I can' t seem to get away from the fact that everywhere I go I see neon lights. From the fluorescent Open sign that blinks in my favorite coffee shop to the people crossing sign I run by daily, I cannot help to look at these snippits of color as my eyes are drawn to it like children to candy. Yet, when it first struck me I was cooking my vegetable of the month, broccoli. You see as I tore each tiny tree of broccoli into the pan I observed how bland and dull the stem appeared to me almost like the color of mint ice cream. The foliage of the tree,while full of color, only had a hue that resembled algae;the kind that sits on the bottom of the lakes and slithers between your toes. Yet, within a matter of minutes and a rolling boil later my dinner delicacy has been transformed into a gorgeous array of color. I stare down at the pan and I am mesmerized by what I see. The stem now rejuvenated with life is the color of newly sprouting grass in the spring. The heads of my delicious dinner glimmer in my eyes like the Emerald City must have appeared to Dorothy in the Wizard of Oz. While you might think I am a little on the obsessive side with my dinner delicacies, it's not just the small things, but the more I look around the more I see the massive display of color that engulfs me. Perhaps, it is the fact that the winter can be so dismal and grey which allows any color to have neon potential, but I like to believe that it is just me seeing the world in a different light.
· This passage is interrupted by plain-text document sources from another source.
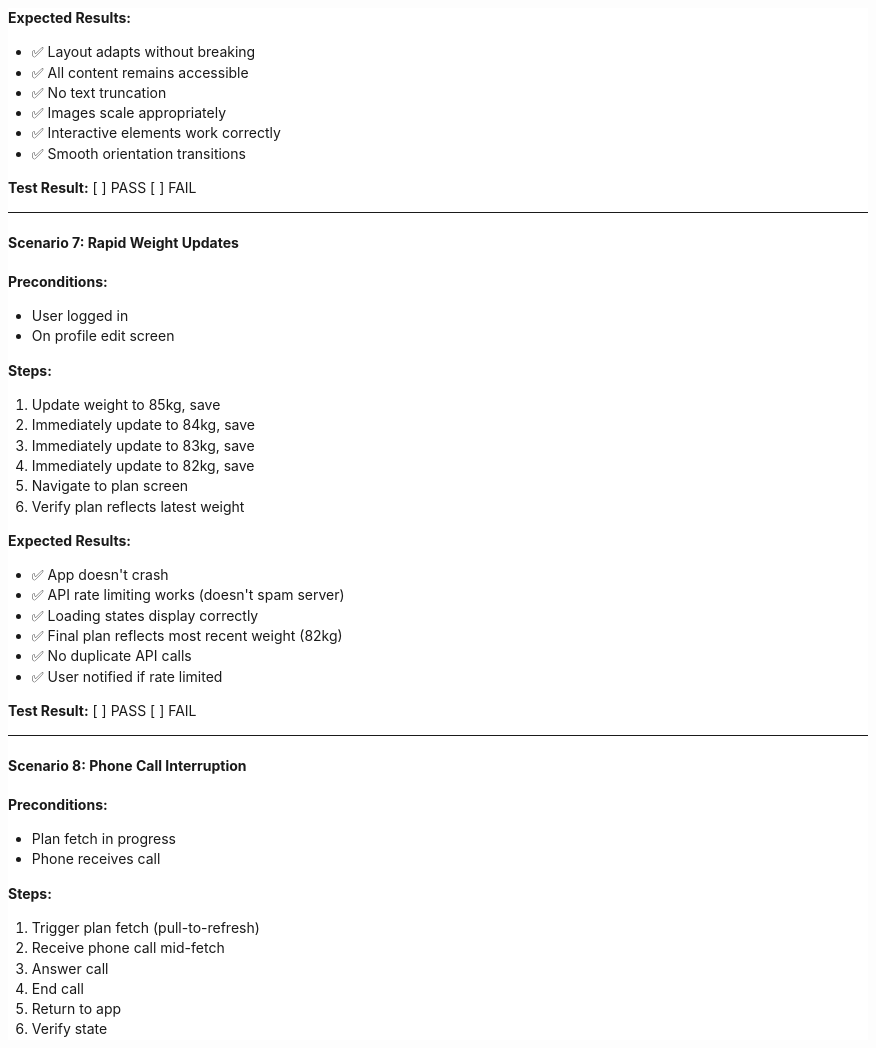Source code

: **Expected Results:**

- ✅ Layout adapts without breaking
- ✅ All content remains accessible
- ✅ No text truncation
- ✅ Images scale appropriately
- ✅ Interactive elements work correctly
- ✅ Smooth orientation transitions

**Test Result:** [ ] PASS [ ] FAIL

---

#### Scenario 7: Rapid Weight Updates

**Preconditions:**

- User logged in
- On profile edit screen

**Steps:**

1. Update weight to 85kg, save
2. Immediately update to 84kg, save
3. Immediately update to 83kg, save
4. Immediately update to 82kg, save
5. Navigate to plan screen
6. Verify plan reflects latest weight

**Expected Results:**

- ✅ App doesn't crash
- ✅ API rate limiting works (doesn't spam server)
- ✅ Loading states display correctly
- ✅ Final plan reflects most recent weight (82kg)
- ✅ No duplicate API calls
- ✅ User notified if rate limited

**Test Result:** [ ] PASS [ ] FAIL

---

#### Scenario 8: Phone Call Interruption

**Preconditions:**

- Plan fetch in progress
- Phone receives call

**Steps:**

1. Trigger plan fetch (pull-to-refresh)
2. Receive phone call mid-fetch
3. Answer call
4. End call
5. Return to app
6. Verify state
The truth of the matter is that it isn't just the innate objects that are having this hypnotic effect on me, but it also resonates from the people I associate with everyday. Perhaps you have experienced it too, there are some people who have this glowing aura that is irresistible. I mean everything about these people in my life shouts joy, beauty, and light and I am instantly drawn to them. Their vibrancy for life is something that I can only hope to emanate in my own life. All of these things have caused me to start thinking about what my aura says about me?
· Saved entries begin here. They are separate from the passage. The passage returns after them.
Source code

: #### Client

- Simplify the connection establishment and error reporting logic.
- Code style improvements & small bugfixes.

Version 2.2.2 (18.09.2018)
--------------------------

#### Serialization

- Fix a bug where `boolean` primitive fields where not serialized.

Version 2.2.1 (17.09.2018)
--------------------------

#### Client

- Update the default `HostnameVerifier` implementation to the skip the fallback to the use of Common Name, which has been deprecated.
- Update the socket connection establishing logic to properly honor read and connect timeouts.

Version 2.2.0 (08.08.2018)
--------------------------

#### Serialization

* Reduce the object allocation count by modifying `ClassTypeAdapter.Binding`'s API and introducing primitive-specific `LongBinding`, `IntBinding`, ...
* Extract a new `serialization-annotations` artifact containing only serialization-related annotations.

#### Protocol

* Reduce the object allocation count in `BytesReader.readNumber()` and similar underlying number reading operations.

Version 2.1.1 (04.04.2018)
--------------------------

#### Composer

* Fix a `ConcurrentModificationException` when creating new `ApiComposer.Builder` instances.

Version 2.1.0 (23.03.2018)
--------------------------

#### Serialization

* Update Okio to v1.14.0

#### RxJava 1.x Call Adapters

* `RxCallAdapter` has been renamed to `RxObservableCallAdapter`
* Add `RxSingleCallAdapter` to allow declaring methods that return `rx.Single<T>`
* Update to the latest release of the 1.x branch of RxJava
I will admit I am sure that over the last couple of weeks my aura has been flickering like a candle on a windy day. I am such a product of my environment. The constant grind of medical school has the capability of pulverizing me down to no more that mere crumbles of my normal self. Yet, these people who I am constantly enchanted with have this zeal for life through all of its ups and down. They resonate this neon light effect from their actions to the smile of their pearly whites. In my eyes they are extremists, like 1980's neon pink leotards. They know what it means to feel and live deeply. In a world that encourages us to be like the norm it is difficult and sometimes discouraged to feel and express the gamut of emotions we experience. Yet, what I have learned is that being able to feel deeply, empathize, and delight in the joys of others is one of the most basic and illuminatingly brilliant displays of life that will require those around you to break out there sunglasses.
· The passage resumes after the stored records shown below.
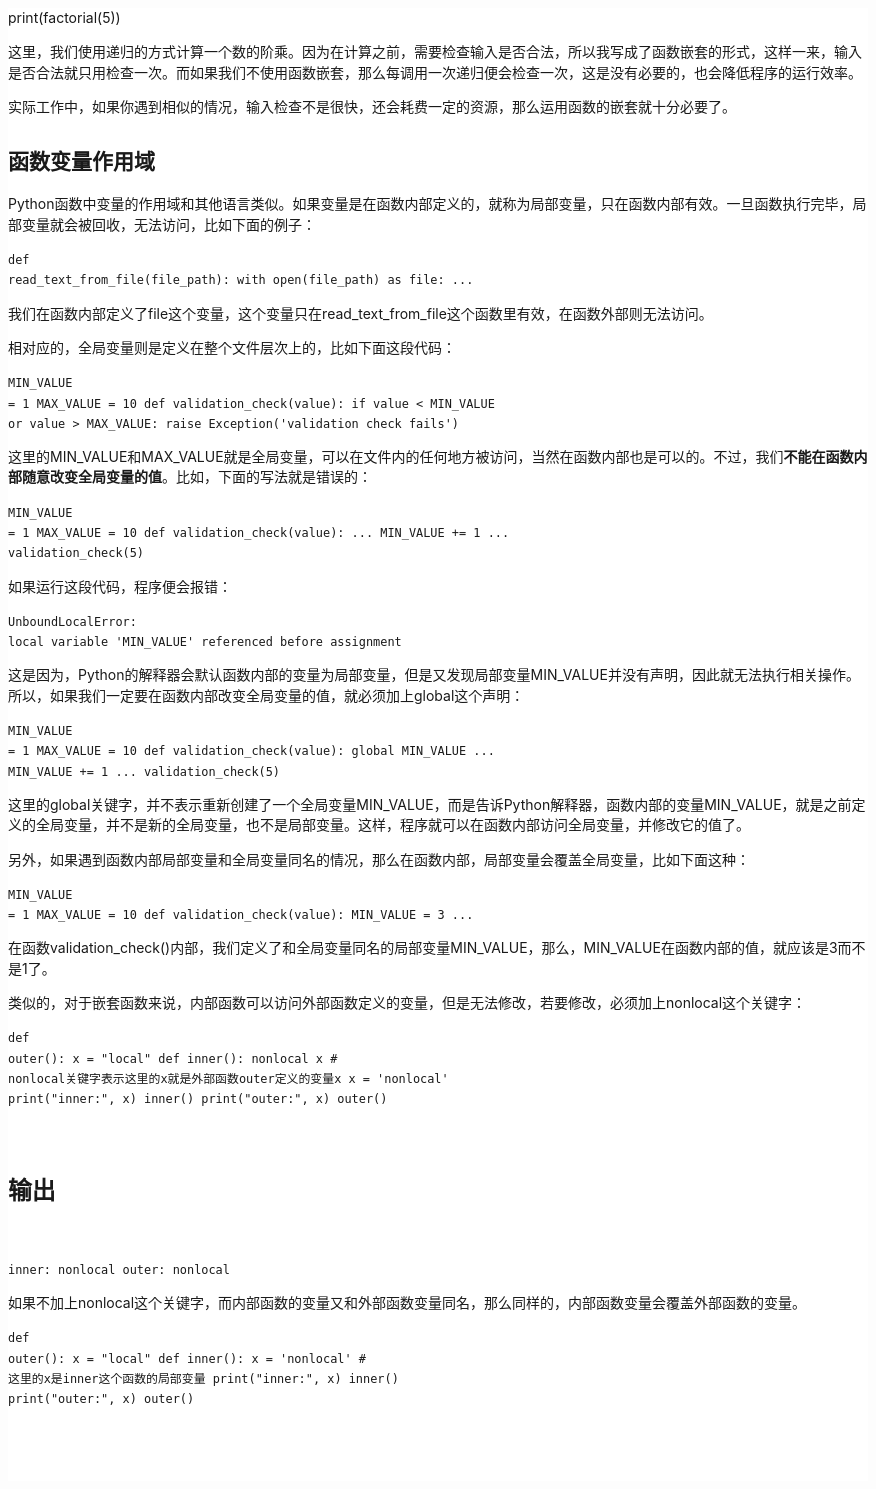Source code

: 
print(factorial(5))
</code></pre><p>这里，我们使用递归的方式计算一个数的阶乘。因为在计算之前，需要检查输入是否合法，所以我写成了函数嵌套的形式，这样一来，输入是否合法就只用检查一次。而如果我们不使用函数嵌套，那么每调用一次递归便会检查一次，这是没有必要的，也会降低程序的运行效率。</p><p>实际工作中，如果你遇到相似的情况，输入检查不是很快，还会耗费一定的资源，那么运用函数的嵌套就十分必要了。</p><h2>函数变量作用域</h2><p>Python函数中变量的作用域和其他语言类似。如果变量是在函数内部定义的，就称为局部变量，只在函数内部有效。一旦函数执行完毕，局部变量就会被回收，无法访问，比如下面的例子：</p><pre><code>def read_text_from_file(file_path):
    with open(file_path) as file:
        ...
</code></pre><p>我们在函数内部定义了file这个变量，这个变量只在read_text_from_file这个函数里有效，在函数外部则无法访问。</p><p>相对应的，全局变量则是定义在整个文件层次上的，比如下面这段代码：</p><pre><code>MIN_VALUE = 1
MAX_VALUE = 10
def validation_check(value):
    if value &lt; MIN_VALUE or value &gt; MAX_VALUE:
        raise Exception('validation check fails')
</code></pre><p>这里的MIN_VALUE和MAX_VALUE就是全局变量，可以在文件内的任何地方被访问，当然在函数内部也是可以的。不过，我们<strong>不能在函数内部随意改变全局变量的值</strong>。比如，下面的写法就是错误的：</p><pre><code>MIN_VALUE = 1
MAX_VALUE = 10
def validation_check(value):
    ...
    MIN_VALUE += 1
    ...
validation_check(5)
</code></pre><p>如果运行这段代码，程序便会报错：</p><pre><code>UnboundLocalError: local variable 'MIN_VALUE' referenced before assignment
</code></pre><p>这是因为，Python的解释器会默认函数内部的变量为局部变量，但是又发现局部变量MIN_VALUE并没有声明，因此就无法执行相关操作。所以，如果我们一定要在函数内部改变全局变量的值，就必须加上global这个声明：</p><pre><code>MIN_VALUE = 1
MAX_VALUE = 10
def validation_check(value):
    global MIN_VALUE
    ...
    MIN_VALUE += 1
    ...
validation_check(5)
</code></pre><p>这里的global关键字，并不表示重新创建了一个全局变量MIN_VALUE，而是告诉Python解释器，函数内部的变量MIN_VALUE，就是之前定义的全局变量，并不是新的全局变量，也不是局部变量。这样，程序就可以在函数内部访问全局变量，并修改它的值了。</p><p>另外，如果遇到函数内部局部变量和全局变量同名的情况，那么在函数内部，局部变量会覆盖全局变量，比如下面这种：</p><pre><code>MIN_VALUE = 1
MAX_VALUE = 10
def validation_check(value):
    MIN_VALUE = 3
    ...
</code></pre><p>在函数validation_check()内部，我们定义了和全局变量同名的局部变量MIN_VALUE，那么，MIN_VALUE在函数内部的值，就应该是3而不是1了。</p><p>类似的，对于嵌套函数来说，内部函数可以访问外部函数定义的变量，但是无法修改，若要修改，必须加上nonlocal这个关键字：</p><pre><code>def outer():
    x = &quot;local&quot;
    def inner():
        nonlocal x # nonlocal关键字表示这里的x就是外部函数outer定义的变量x
        x = 'nonlocal'
        print(&quot;inner:&quot;, x)
    inner()
    print(&quot;outer:&quot;, x)
outer()
# 输出
inner: nonlocal
outer: nonlocal
</code></pre><p>如果不加上nonlocal这个关键字，而内部函数的变量又和外部函数变量同名，那么同样的，内部函数变量会覆盖外部函数的变量。</p><pre><code>def outer():
    x = &quot;local&quot;
    def inner():
        x = 'nonlocal' # 这里的x是inner这个函数的局部变量
        print(&quot;inner:&quot;, x)
    inner()
    print(&quot;outer:&quot;, x)
outer()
Thus this week on your frigid walks around town, try to see the color that surrounds you and the things that truly glimmer in your eyes. Be mindful of the people in your life who are not afraid to live deeply and who have an aura that shines brighter than a Christmas tree. I encourage you to be rejuvenated and to illuminate to others your zest for life because lets be honest, we all are just chameleons deep down who are dying to show our true colors.